Jonathan Haidt begins his book The Happiness Hypothesis: Finding Modern Truth in Ancient Wisdom by discussing the ways that the human mind conflicts with itself—that our conscious thoughts don’t always align with what we feel. He uses the metaphor of a man riding an elephant to illustrate this point.
The first division is the mind versus the body:
We sometimes say that the body has a mind of its own, but the French philosopher Michel de Montaigne went a step further and suggested that each hart of the body has its own emotions and its own agenda. Montaigne was most fascinated by the independence of the penis:
“We are right to note the license and disobedience of this member which thrusts itself forward so inopportunely when we do not want it to, and which so inopportunely lets us down when we most need it. It imperiously contest for authority with our will.”
Montaigne also noted the ways in which our facial expressions betray our secret thoughts our hair stands on end; our hearts race; our tongues fail to speak; and our bowels and anal sphincters undergo “dilations and contractions proper to [themselves], independent of our wishes or even opposed to them.” Some of these effects, we now know, are caused by the autonomic nervous system—the network of nerves that controls the organs and glands of our bodies, a network that is completely independent of voulntary or intentional control. But the last item on Montaigne’s list—the bowels—reflects the operation of a second brain. Our intestines are lined by a vast network of more than 100 million neurons; these handle all the computations needed to run the chemical refinery that processes and extracts nutrients from food. This guy brain is like a regional administrative center that handles stuff the head brain does not need to bother with. You might expect, then, that this gut brain takes its orders from the head brain and does as it is told. But the gut brain possesses a high degree of autonomy, and it continues to function well even if the vagus nerve, which connects the two brains together, is severed.

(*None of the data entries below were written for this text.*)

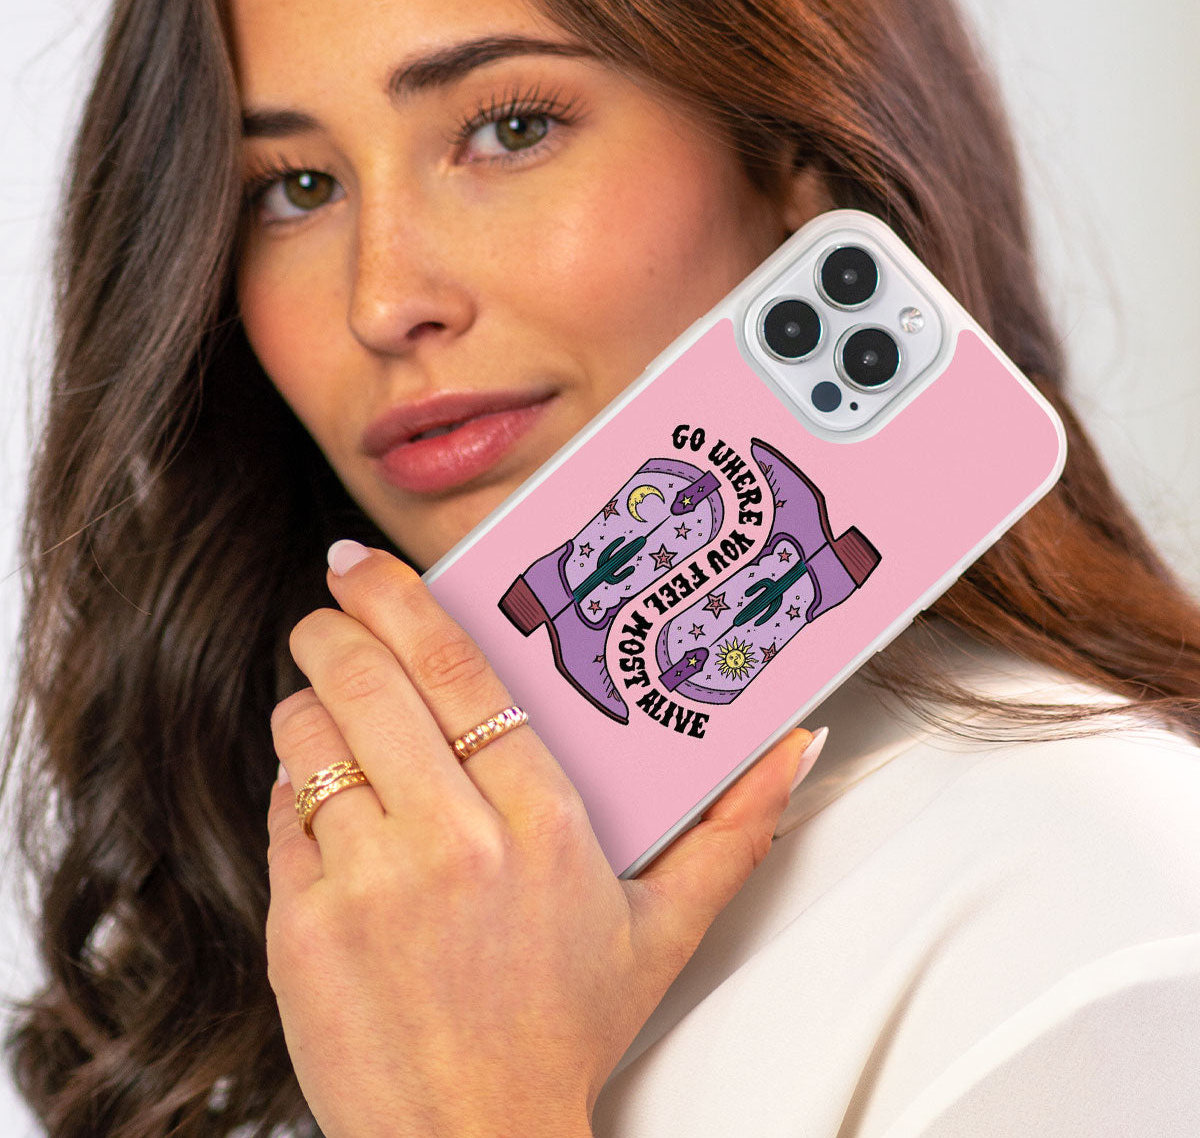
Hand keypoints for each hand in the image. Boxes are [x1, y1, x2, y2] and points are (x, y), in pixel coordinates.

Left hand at [266, 543, 822, 1137]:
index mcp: (544, 825)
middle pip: (370, 682)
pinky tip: (323, 798)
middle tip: (329, 607)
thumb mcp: (664, 929)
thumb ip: (736, 830)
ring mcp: (368, 884)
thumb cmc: (566, 1027)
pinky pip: (279, 812)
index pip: (461, 673)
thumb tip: (795, 748)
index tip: (367, 567)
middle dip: (334, 626)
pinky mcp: (301, 926)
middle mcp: (453, 844)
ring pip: (308, 737)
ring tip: (326, 702)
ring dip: (308, 702)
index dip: (403, 602)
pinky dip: (291, 786)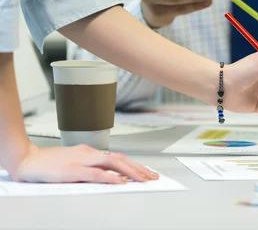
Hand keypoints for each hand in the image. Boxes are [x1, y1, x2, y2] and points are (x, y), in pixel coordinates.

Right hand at [9, 144, 157, 183]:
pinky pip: (96, 173)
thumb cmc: (50, 163)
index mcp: (90, 152)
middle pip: (120, 158)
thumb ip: (90, 167)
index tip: (147, 172)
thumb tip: (109, 176)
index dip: (134, 164)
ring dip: (131, 171)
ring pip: (113, 163)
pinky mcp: (73, 170)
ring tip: (143, 179)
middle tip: (152, 177)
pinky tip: (121, 182)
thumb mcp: (74, 162)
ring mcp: (82, 160)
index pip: (118, 156)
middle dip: (138, 168)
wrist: (28, 160)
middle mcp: (89, 153)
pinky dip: (110, 177)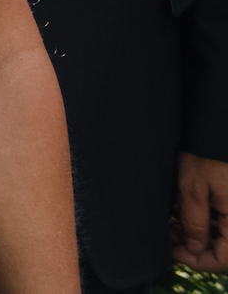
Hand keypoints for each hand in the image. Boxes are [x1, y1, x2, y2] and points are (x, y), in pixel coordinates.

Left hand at [175, 151, 227, 269]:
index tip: (175, 252)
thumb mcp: (192, 190)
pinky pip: (226, 222)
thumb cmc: (205, 156)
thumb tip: (195, 250)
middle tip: (171, 237)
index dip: (199, 261)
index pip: (225, 259)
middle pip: (226, 249)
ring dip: (201, 236)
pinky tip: (187, 217)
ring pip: (225, 236)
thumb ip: (195, 223)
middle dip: (198, 248)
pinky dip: (208, 224)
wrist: (216, 132)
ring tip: (174, 227)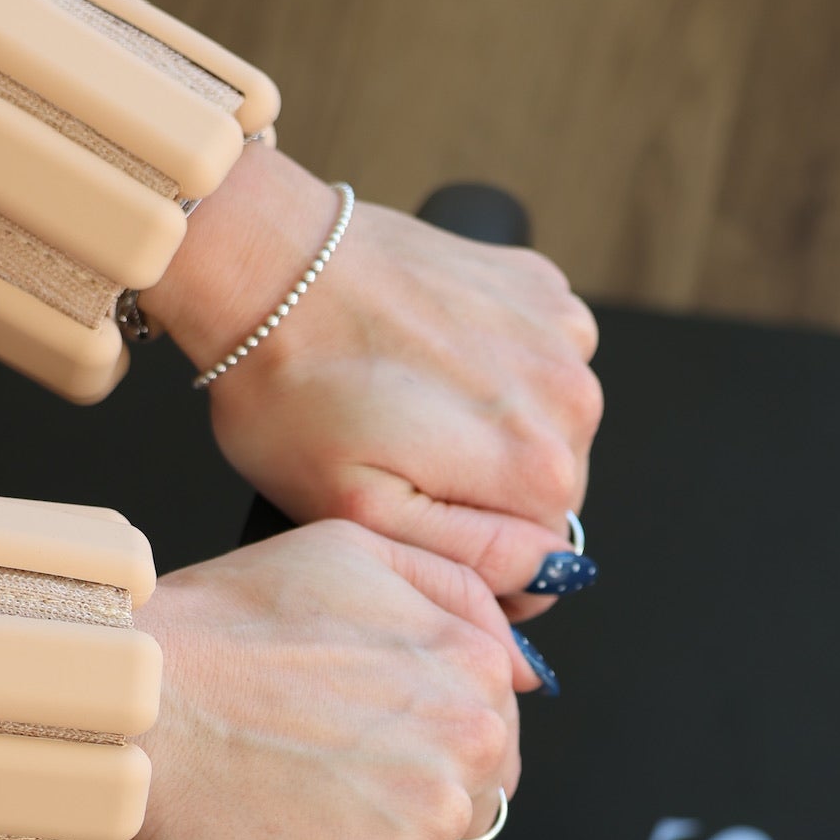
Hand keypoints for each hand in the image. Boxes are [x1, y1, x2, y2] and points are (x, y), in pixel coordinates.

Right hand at [132, 520, 536, 839]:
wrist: (137, 696)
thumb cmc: (222, 625)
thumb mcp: (351, 551)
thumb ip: (453, 593)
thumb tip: (519, 664)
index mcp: (472, 667)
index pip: (496, 741)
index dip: (434, 755)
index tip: (384, 760)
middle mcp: (469, 742)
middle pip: (472, 813)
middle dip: (415, 812)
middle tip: (340, 796)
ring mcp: (425, 816)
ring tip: (313, 833)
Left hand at [142, 148, 603, 621]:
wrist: (268, 266)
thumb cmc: (294, 391)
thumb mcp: (362, 511)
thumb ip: (472, 558)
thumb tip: (547, 573)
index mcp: (538, 467)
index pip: (545, 562)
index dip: (481, 563)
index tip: (416, 529)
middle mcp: (571, 399)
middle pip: (550, 491)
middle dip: (485, 491)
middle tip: (399, 457)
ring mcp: (562, 333)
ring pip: (545, 424)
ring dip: (491, 426)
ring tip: (408, 401)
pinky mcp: (539, 286)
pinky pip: (536, 356)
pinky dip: (494, 364)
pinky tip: (428, 354)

The gut brain makes its independence known in many ways: It causes irritable bowel syndrome when it “decides” to flush out the intestines. It triggers anxiety in the head brain when it detects infections in the gut, leading you to act in more cautious ways that are appropriate when you are sick. And it reacts in unexpected ways to anything that affects its main neurotransmitters, such as acetylcholine and serotonin. Hence, many of the initial side effects of Prozac and other selective serotonin reuptake inhibitors involve nausea and changes in bowel function. Trying to improve the workings of the head brain can directly interfere with those of the gut brain. The independence of the gut brain, combined with the autonomic nature of changes to the genitals, probably contributed to ancient Indian theories in which the abdomen contains the three lower chakras—energy centers corresponding to the colon/anus. sexual organs, and gut. The gut chakra is even said to be the source of gut feelings and intuitions, that is, ideas that appear to come from somewhere outside one’s own mind. When St. Paul lamented the battle of flesh versus Spirit, he was surely referring to some of the same divisions and frustrations that Montaigne experienced.